Chapter 2 C and C++ Source-Level Optimizations 33
Software Optimization Guide for AMD64 Processors
25112 Rev. 3.06 September 2005
Transform the loop in Listing 9 (by using the switch statement) into:
#define combine(c1, c2) (((c1) << 1) + (c2))
switch (combine(CONSTANT0 != 0, CONSTANT1 != 0)) {
case combine(0, 0):
for(i...) {
DoWork0(i);
DoWork2(i);
}
break;
case combine(1, 0):
for(i...) {
DoWork1(i);
DoWork2(i);
}
break;
case combine(0, 1):
for(i...) {
DoWork0(i);
DoWork3(i);
}
break;
case combine( 1, 1 ):
for(i...) {
DoWork1(i);
DoWork3(i);
}
break;
default:
break;
}
Some introductory code is necessary to generate all the combinations for the switch constant and the
total amount of code has doubled. However, the inner loops are now free of
if statements. In ideal
cases where the
DoWorkn functions are inlined, the successive functions have greater overlap, leading
to greater parallelism than possible in the presence of intervening
if statements.
The same idea can be applied to constant switch statements or to combinations of switch statements
and
if statements inside of for loops. The method used to combine the input constants becomes
more complicated but benefits performance.
However, the number of inner loops can also substantially increase.
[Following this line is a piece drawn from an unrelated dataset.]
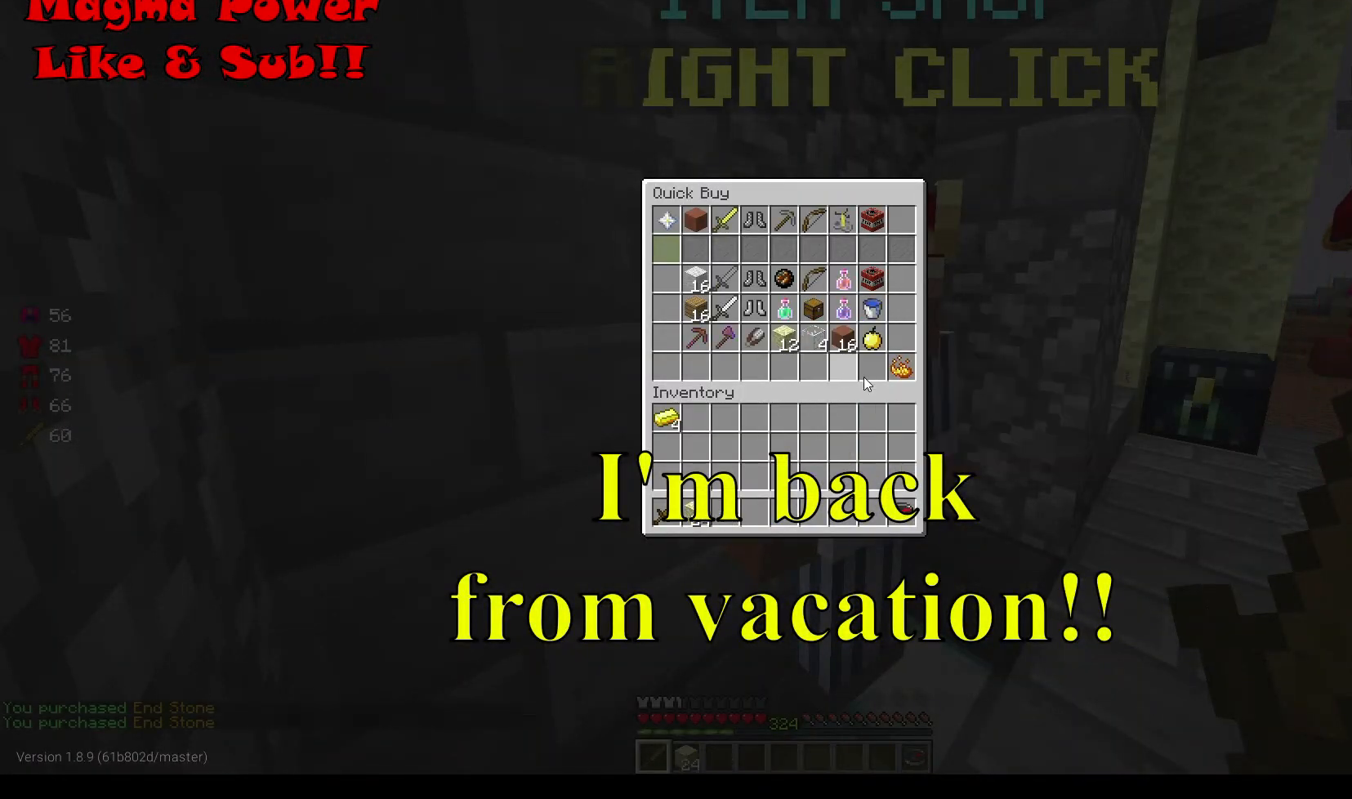
{"keys": ["w"], "mouse": [], "events": [[50, "w", "down"]]}
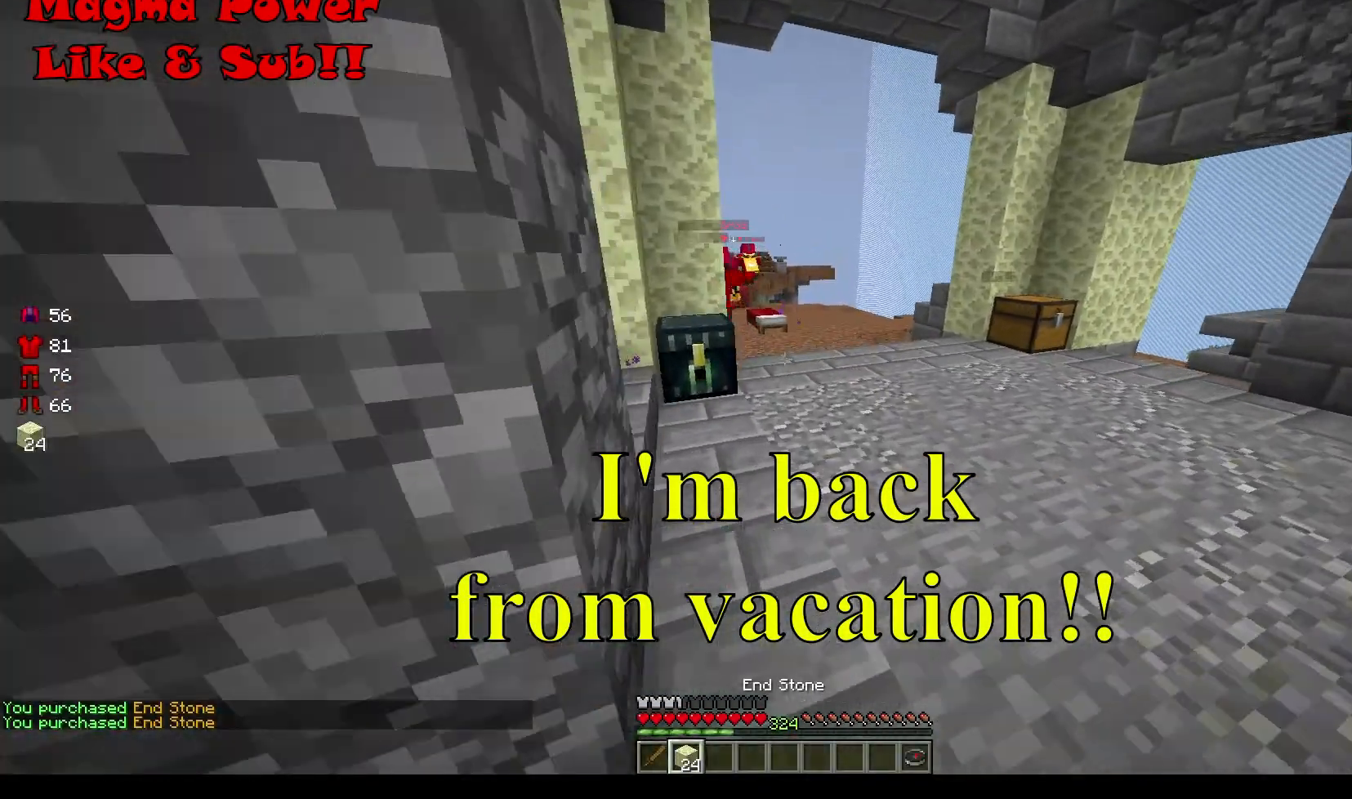
{"keys": ["w"], "mouse": [], "events": []}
If the number of inner loops is
prohibitively high, then only the most common cases must be dealt with directly, and the remaining
cases can fall back to the old code in the default clause of the
switch statement. This situation is
typical of run-time generated code. While the performance of run-time generated code can be
improved by means similar to those presented here, it is much harder to maintain and developers must
do their own code-generation optimizations without the help of an available compiler.